I also, fwiw, don't have a problem with op "profiting" from boyfriend because maybe that's her pot to spend on their annual holiday etc... Financially it can be complex, it's not for us to judge what works for others.

DameSylvieKrin · 02/03/2020 14:59

We lived in my mortgage free property before we got married (well, I paid off the mortgage within a few months). I didn’t charge rent as I wasn’t paying anything and it was an asset I could afford to share. We split all expenses including flat maintenance and that covered the wear and tear.
Seems like your partner should pay your sister something.

Ellisandra · 02/03/2020 15:23

@Alsohuman well that’s a fair point that as the entitled little sod hasn’t paid a penny so far, he’s not subsidising her at all! But if he pays anything over the £200 that he proposes, he will be.

Newkitchen123 · 02/03/2020 15:26

300 on household bills seems quite low.
Sounds like big house
Council tax water gas electric phone TV broadband 300 seems a bargain

xILikeJamx · 02/03/2020 15:27

This all just seems a bit weird. No way would I move in with somebody to their house (including when I moved in with now-spouse) without being aware of what I was expected to pay.

If I somehow moved in with someone without discussing it first, the first thing I'd do is ask what I'm expected to pay and do so gladly.

Alsohuman · 02/03/2020 15:30

But if he pays anything over the £200 that he proposes, he will be

But he won’t be! How else could he live in a £500k house for nothing? The subsidy is entirely in the other direction.

datasgingercatspot · 02/03/2020 15:31

And since the house is not entirely yours, should not your sister be consulted as to who is living there, especially because as a cocklodger, I wouldn't put it past him to try for a claim on it if he pays once you grow up and throw him out. If I were your sister I'd be hitting the roof that my sister moved in her spendthrift, cocklodging boyfriend into a house I part-owned without even so much as a bye-your-leave.

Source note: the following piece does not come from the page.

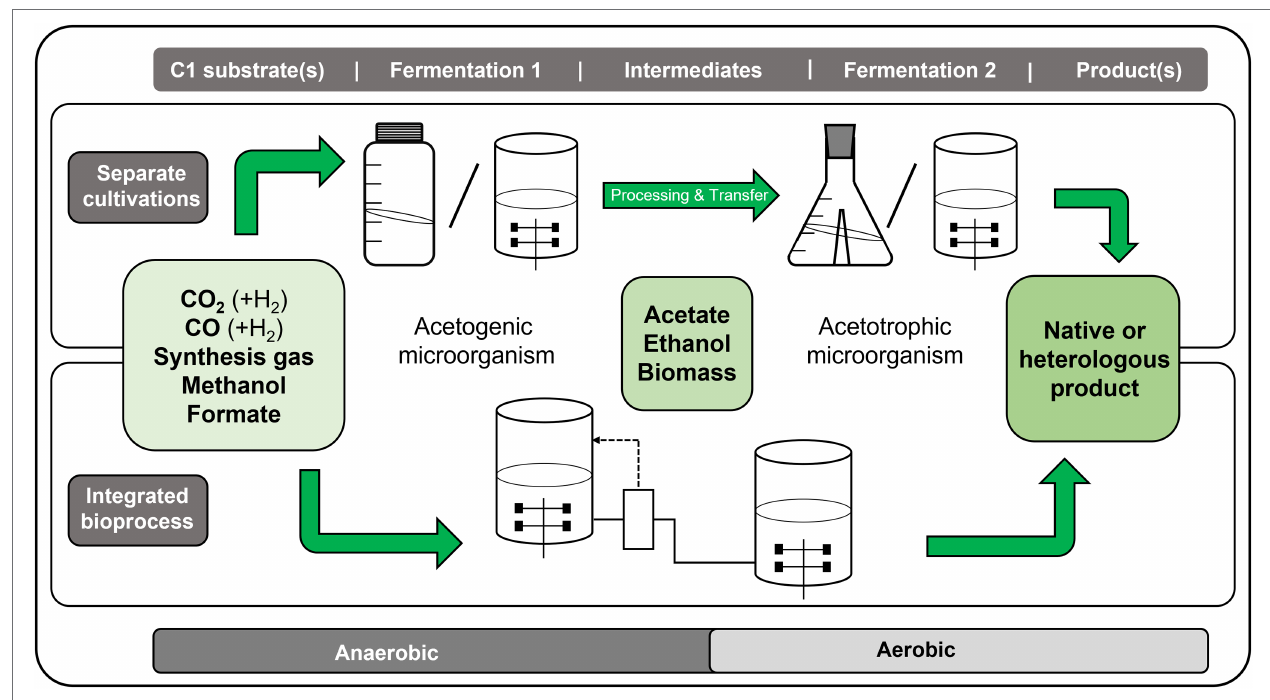
FIGURE 1 | Schematic overview of the concept of sequential C1 fermentations for the conversion of C1 substrates, such as gaseous CO 2 , CO, mixtures like synthesis gas (syngas), or liquids like methanol or formate, toward higher products via a two-step fermentation process. In the first fermentation process, the respective C1 substrate is converted anaerobically by an acetogenic microorganism into acetate and/or ethanol. This/these intermediate product/s is/are further converted in a second, aerobic fermentation by an acetotrophic/ethanotrophic microorganism into the desired end-product, which can be a native or a heterologous product of interest. The synthesis of higher-value products from C1 substrates with sequential C1 fermentations can either be achieved with a process that separates both steps (upper part) or by combining both steps in an integrated process (lower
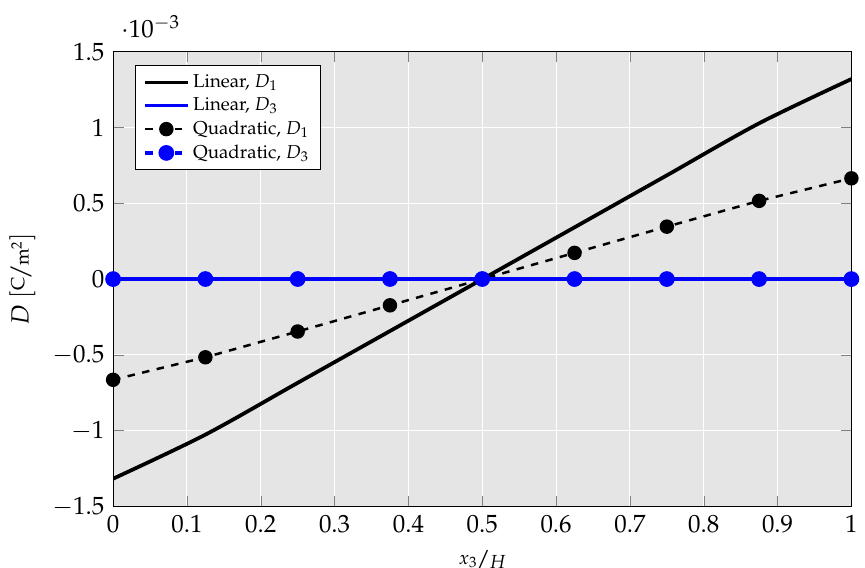
Figure 23. Comparison of electric displacement components calculated by using linear and quadratic element along the height of the beam for prescribed mechanical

You sound seriously immature. He sounds even worse. Can't believe he nets that much and blows it all on shit. I wouldn't even date a guy like that, much less one who parks up at mine for free and then haggles for keep. Fuck that.

ffswhatnext · 02/03/2020 15:33

Of course he needs to pay the sister something.
The op at the moment is exempt because of the works.
Nephew family discount
Bf erm....

It seems you are guessing the bills. It’s amazing how quickly they mount up, never mind with another person moving in.

Make sure you are including - gas, electric, water, landline, council tax, insurances, internet, subscription services etc. Then add some on top to cover things like the heating breaking again, with a caveat that next time the bill will be split. He’s benefitting from the use. Same with large kitchen items.
Any extras he pays for fully. So sports add on, that’s on him.

Same with food and drink. Any extras he wants he pays. It’s one of the ways freeloaders get you. The little extras that end up costing you ££ every month.

Even 300 a month for everything he’s getting a bargain. Lots of areas he’s be lucky to get a room for that never mind food.

Also ensure he knows house finances will be reviewed regularly. And make sure you keep check of everything. You might find your food bills doubles at least.